## [Task to complete]
From the data below, repeat exactly the lines from the line with "pyautogui.moveTo(536, 292)" to the line with "pyautogui.press('e')", both included.

## [Data section]
%%
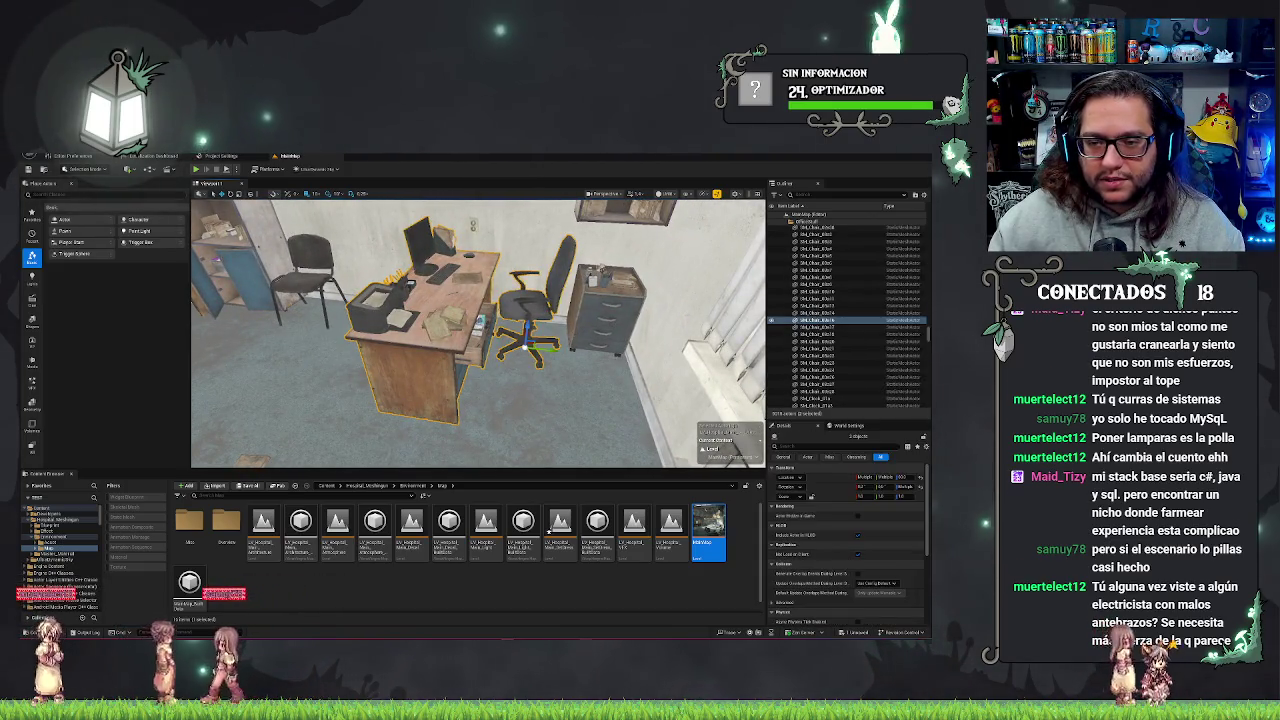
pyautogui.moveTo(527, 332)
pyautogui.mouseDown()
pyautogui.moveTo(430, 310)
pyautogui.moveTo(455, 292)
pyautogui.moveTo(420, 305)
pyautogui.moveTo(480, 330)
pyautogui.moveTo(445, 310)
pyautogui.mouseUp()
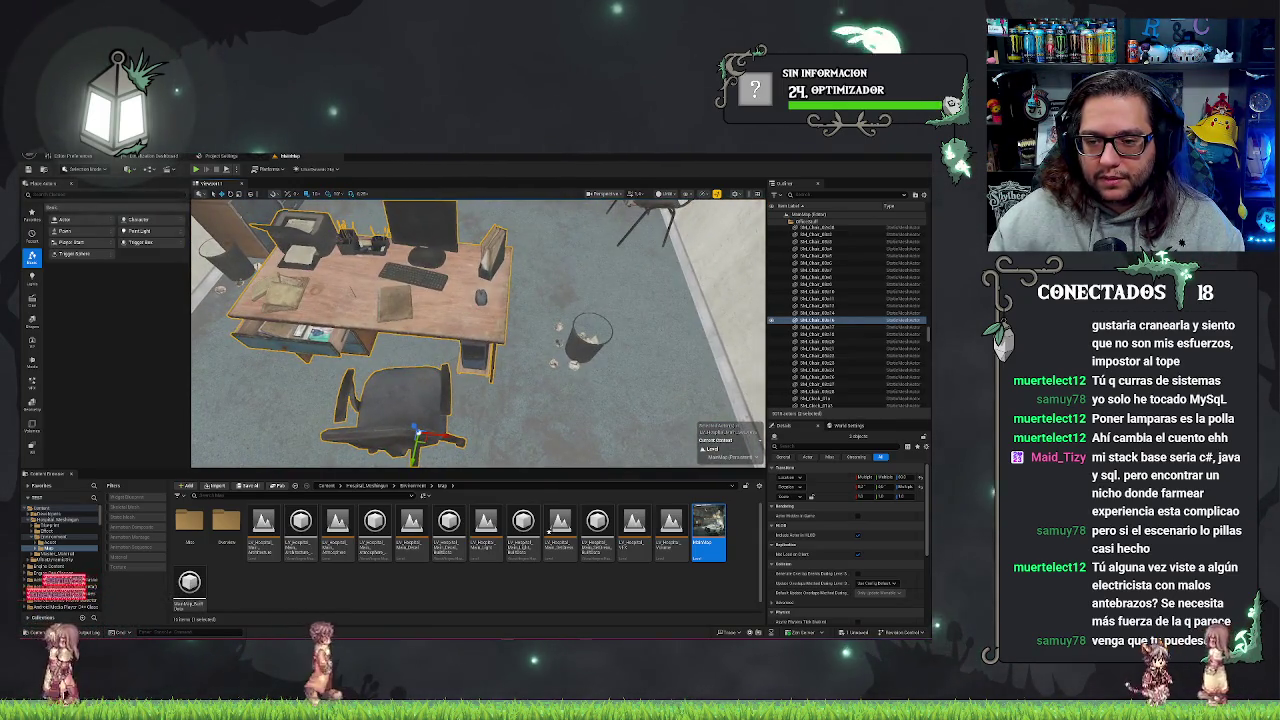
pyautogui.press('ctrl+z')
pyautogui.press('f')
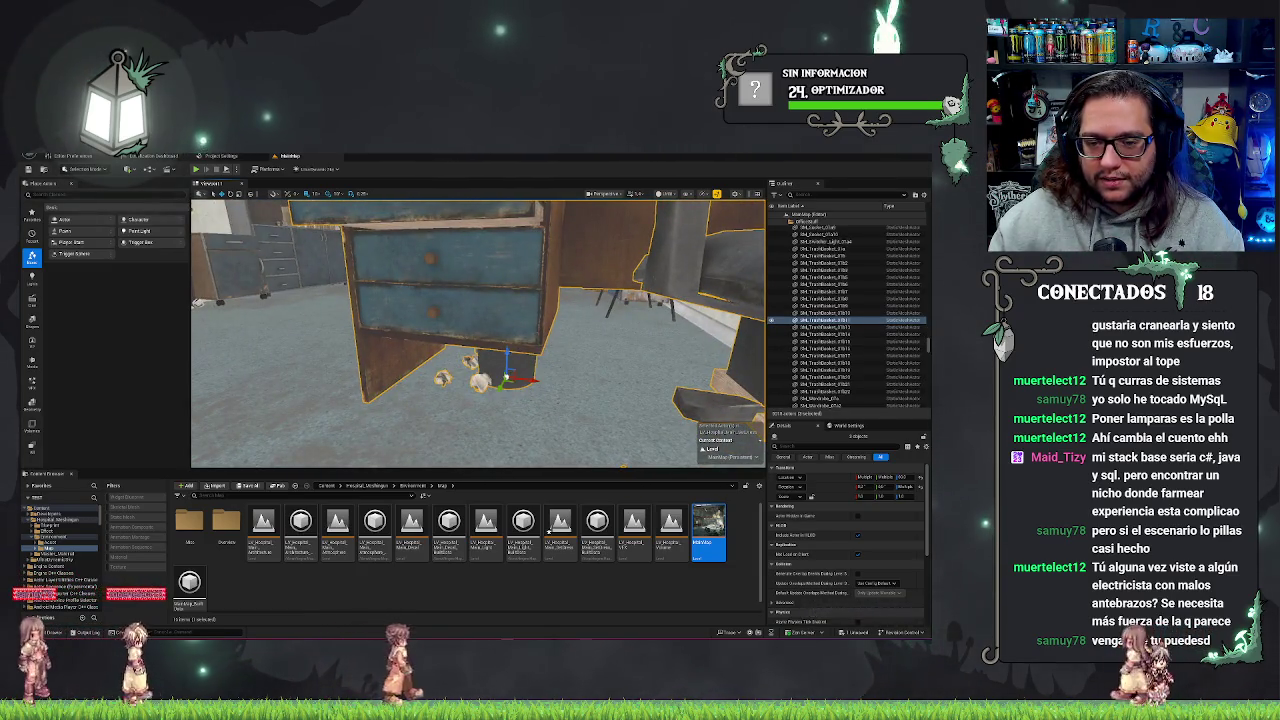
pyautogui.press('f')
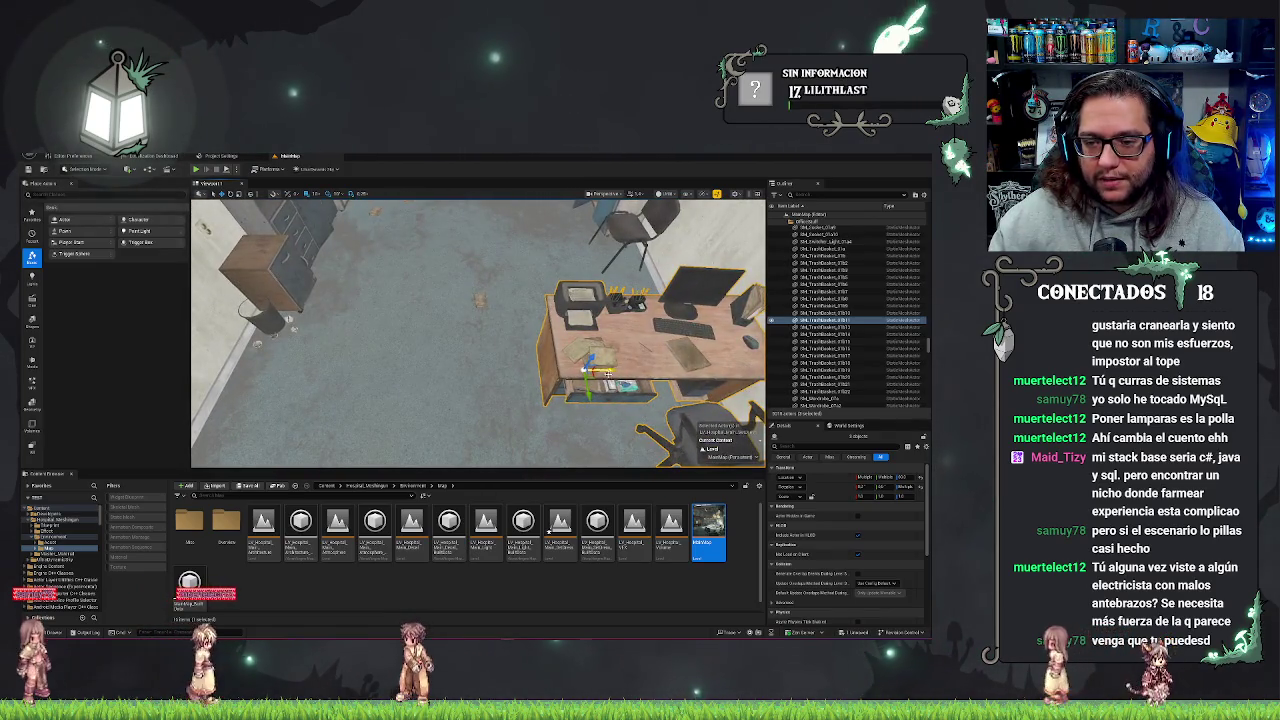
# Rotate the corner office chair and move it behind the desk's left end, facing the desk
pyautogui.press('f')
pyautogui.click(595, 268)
%%
%%
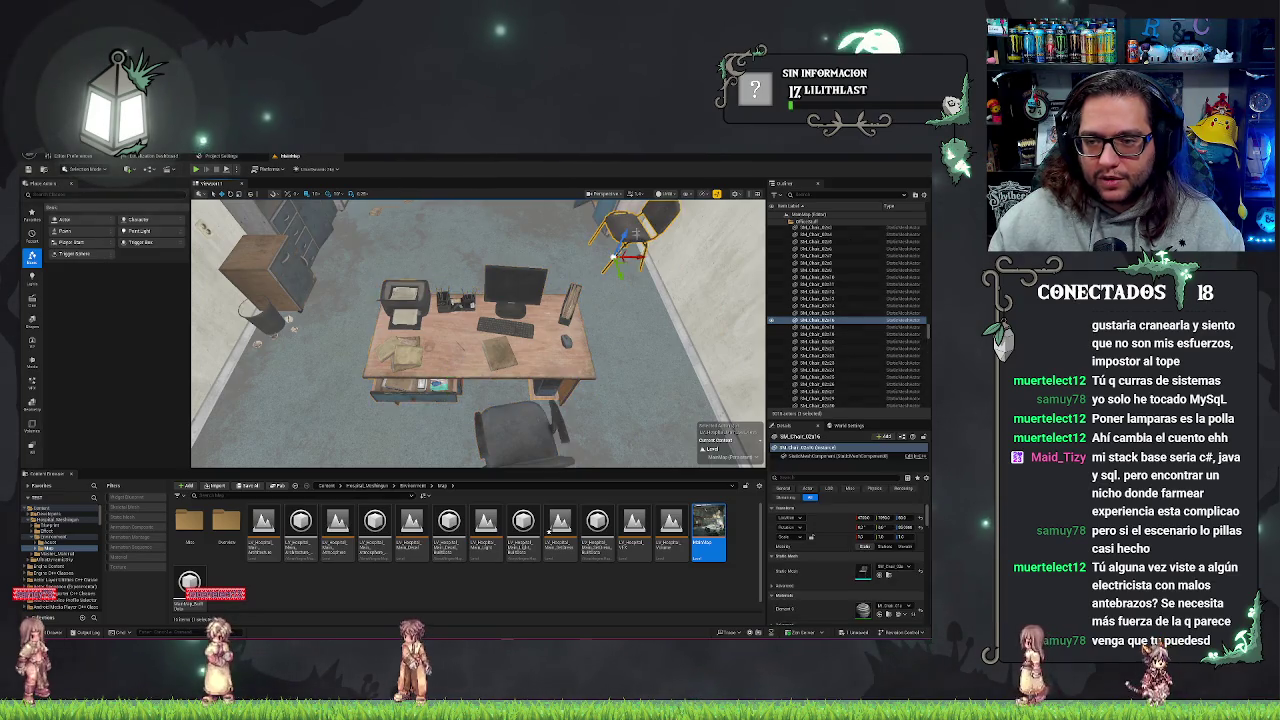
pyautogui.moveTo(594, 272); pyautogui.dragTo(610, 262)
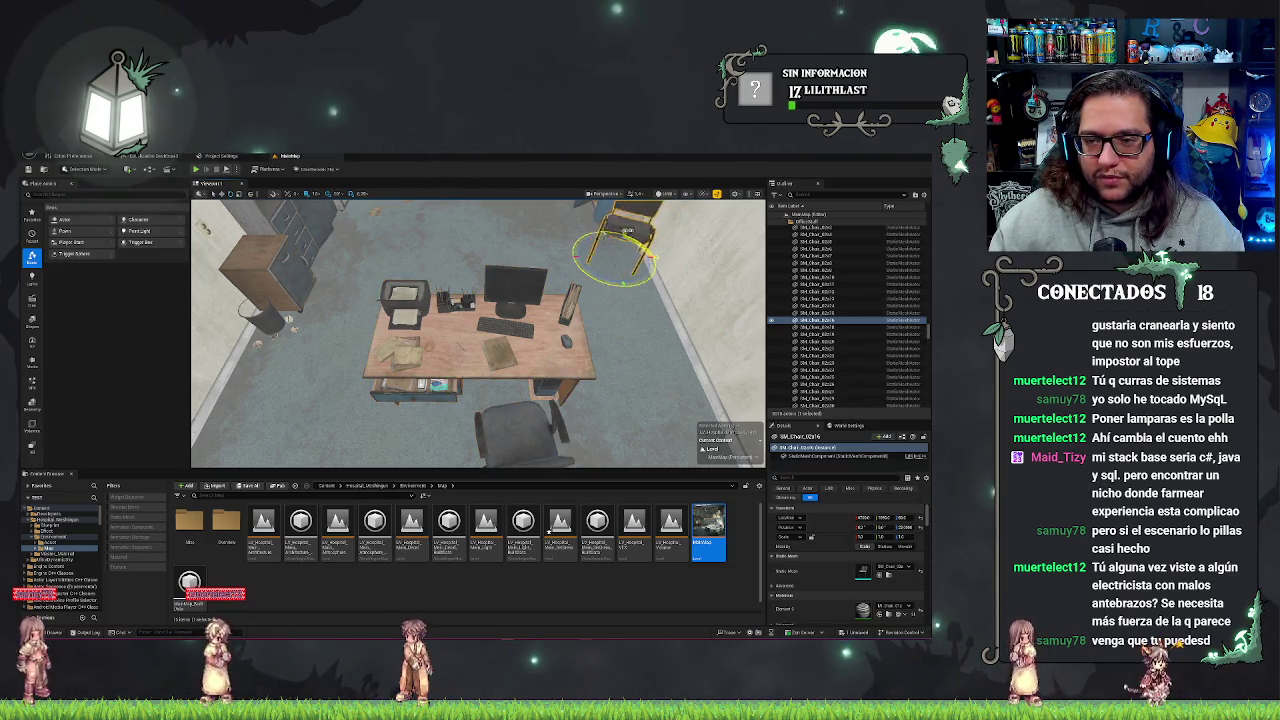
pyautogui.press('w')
%%
%%
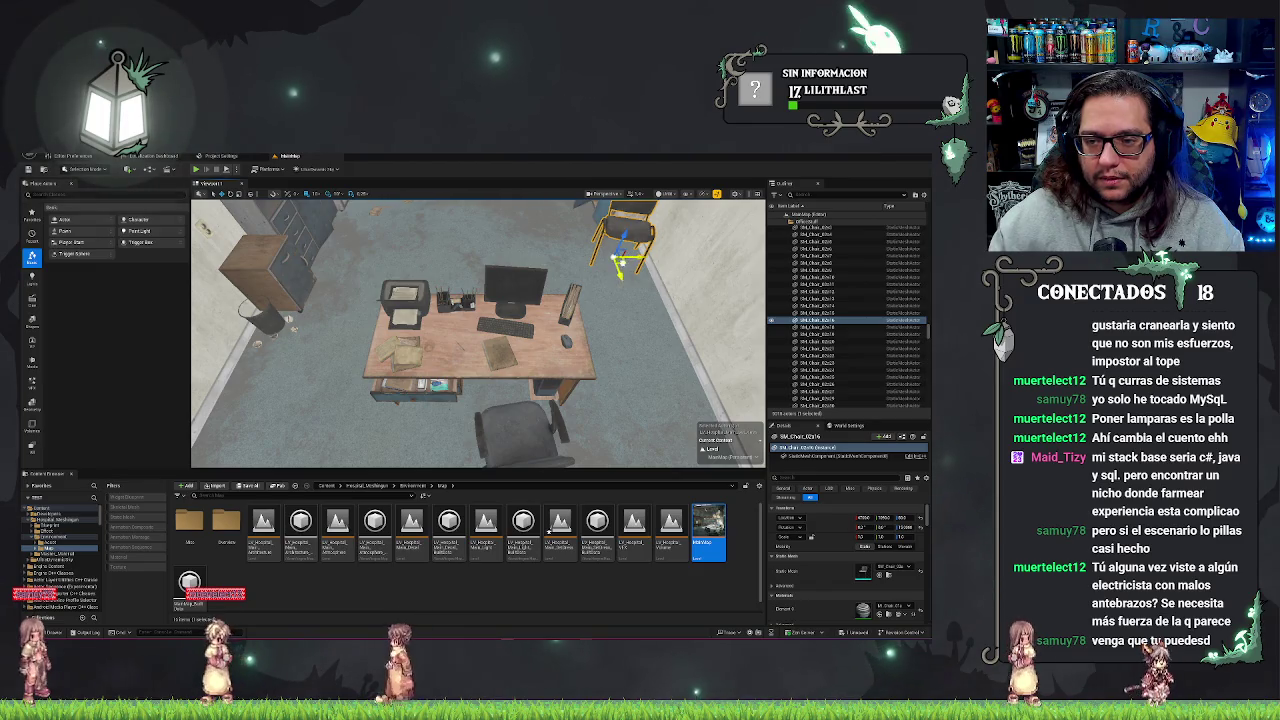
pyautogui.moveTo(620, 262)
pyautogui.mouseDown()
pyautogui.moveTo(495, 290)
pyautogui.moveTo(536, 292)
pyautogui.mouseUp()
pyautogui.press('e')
%%
## [Output below]
pyautogui.moveTo(536, 292)
pyautogui.mouseUp()
pyautogui.press('e')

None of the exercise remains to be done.